Sex education in Craven may be on wrong path

Four Board of Education seats up for grabs

By Patti Mason | Guest Commentary

Craven County Schools has a sex education class paid for by a grant called Pride. The Board of Education voted to continue the program with an ‘opt-in’ policy. There is also the standard class that a parent must ‘opt-out’ if they don’t want their child to have sex education. In the Pride-funded program, if enough parents do not opt-in, the grant will be taken away.

I have a friend who opted-out for their child, and the child was threatened to receive a ZERO. Mom thought sex education was a family decision, not a school decision. During the Board of Education meeting in June, a couple of the board members stated they wanted to review the Pride-funded program to determine if it should continue at all. Pressure is being put on the board to review the program.

One of the reasons we vote for school board members is to set the policy of the schools; to set the budget (also known as PRIORITIES of what will be done because nothing is done without money); and, to own the curriculum as well as do OVERSIGHT of the school system. In North Carolina, local school boards have broad powers actually established BY LAW (reference: NC § 115C-47). Also a Department of Public Instruction manual (NC Standard Course of Study) clearly states on Page 10 that the local school board should own the curriculum!

As stated, a couple of the board members requested to review the Pride class. I am asking for the board to review BOTH programs (Pride and standard) and to make a curriculum decision as to how much sex education should be in the schools.

I am going too far politically but want to be honest about my end goal: I don’t believe our children need to learn the different positions adults can have sex in, the different sexual preferences, basically how to have sex.
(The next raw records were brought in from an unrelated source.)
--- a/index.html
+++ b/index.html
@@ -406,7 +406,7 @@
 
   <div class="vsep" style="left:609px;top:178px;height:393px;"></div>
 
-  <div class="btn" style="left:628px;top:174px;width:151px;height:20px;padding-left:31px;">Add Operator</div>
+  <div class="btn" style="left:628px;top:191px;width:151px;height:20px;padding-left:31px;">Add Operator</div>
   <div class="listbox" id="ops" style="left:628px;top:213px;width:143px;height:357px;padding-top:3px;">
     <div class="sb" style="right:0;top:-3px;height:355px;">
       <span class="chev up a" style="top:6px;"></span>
I don’t believe our children need to learn about sexuality. They do need to learn about reproductive health – that is just part of biology! I am distinguishing between reproduction and sex – deliberately.

The question is: What is the appropriate age for sex education in the schools?
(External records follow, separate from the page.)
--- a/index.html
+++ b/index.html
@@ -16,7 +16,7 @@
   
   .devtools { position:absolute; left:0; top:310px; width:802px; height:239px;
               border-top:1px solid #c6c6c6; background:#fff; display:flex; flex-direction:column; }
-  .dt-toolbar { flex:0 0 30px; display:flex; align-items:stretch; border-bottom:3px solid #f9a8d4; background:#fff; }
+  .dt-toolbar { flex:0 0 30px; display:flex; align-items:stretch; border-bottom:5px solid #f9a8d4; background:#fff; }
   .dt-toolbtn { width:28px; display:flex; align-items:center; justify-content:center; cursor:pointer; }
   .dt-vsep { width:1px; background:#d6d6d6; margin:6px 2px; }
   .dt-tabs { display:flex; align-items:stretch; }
Of the two programs offered, both briefly mention that the one sure fire way to birth control is abstinence and focus on other means instead. We teach students to encourage them to learn more and experiment with what they learn, right? Well, do we want students to try sex? Seriously???

I certainly understand the sensitivity to alternate lifestyles (let’s take transgender); however, the number of that population is a mere 7 tenths of 1 percent of the population. You cannot teach about these lifestyles WITHOUT teaching about sex – that is the point of the lifestyles. Why am I mentioning this?

Because there is another entire community that is being overlooked all together and is much more important to me – that is sexually abused children.

1 in 5 girls and 1 in 20 boys is a victim of child sexual abuse.” (References: Human Life International Web site and National Center for Victims of Crime website). That means 20 percent of the girls in the U.S. will be sexually abused as children. We teach as a society to those children – do not mention or talk about your abuse – that is bad and we don’t want you to be marked. Essentially, sex abuse is wrong.

However, we have these sex education classes that apparently teach children that sex is good and should be enjoyed!? I don’t know many ADULTS who can handle that dichotomy, much less CHILDREN. I seriously doubt a child can do so without a lot of major counseling.

What is worse, we don’t know who is being sexually abused until it becomes a major problem – so our school system MUST be aware of this and be cautious when picking curriculum – that is why I said reproductive health is a must, but is more than that really needed?

What are the parent responsibilities in this domain? Where is the dividing line between what the school teaches, the parents teach, and the religious organizations teach? That is what we vote for on electing school board members – to make that choice and decision.

This brings me back to my point – the school board needs to review BOTH programs and come up with the policy as to what the curriculum needs to be in this area; issue guidance for the school system to assist with development of the curriculum; and that going outside of the approved curriculum is not allowed. All this would be done in writing so no one can play the telephone game – where the message is lost when it gets to the last person in the communications chain

Four Craven County Board of Education seats are up for election in November. Learn the issues and what you are voting for, or otherwise you may be surprised.